# Any way to avoid "Data Model May be Damaged" Message?



## cr731 (Apr 6, 2016)

Whenever I open workbooks containing a data model, about 1 in 4 times results in getting the message box that "We couldn't load the data model.  This may be because the data model in this workbook is damaged."

Furthermore, most of the time I get this message, the workbook works fine after clicking OK on that prompt.  Some of the time, however, I cannot interact with the file at all once I get that message (it just keeps reappearing if I try to make any changes).

When this happens, I close Excel completely and then re-open the file, and it always opens successfully.

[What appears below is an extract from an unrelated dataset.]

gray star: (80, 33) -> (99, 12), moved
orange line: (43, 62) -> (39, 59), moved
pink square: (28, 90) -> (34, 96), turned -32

Is this some sort of memory issue and/or is there anything I can do to reduce the occurrence of this?  My files are not that big - in the 5-6 MB range - with a data model containing tables of 300,000-400,000 rows (with only 5 columns).

This is not unique to my computer (co-workers experience the same thing) and it is not isolated to a single file.  So I'm just wondering if something about the way the model is put together is not working ... or what the cause of this may be.


----------



## Matt Allington (Apr 7, 2016)

Do you have 32 bit Excel?  If so, this is most likely the issue.


----------



## cr731 (Apr 7, 2016)

Yes, 32 bit.  I assume there is no way to clear out the memory in Excel between opening/closing various workbooks aside from closing Excel entirely?


----------



## Matt Allington (Apr 7, 2016)

No way that I know of.  Have you considered the "Hack"

Which Versions of Excel come with Power Pivot? - Excelerator BI

You can patch your version of Excel and increase the memory usage to 4GB (From 2).  Just take a backup first.


----------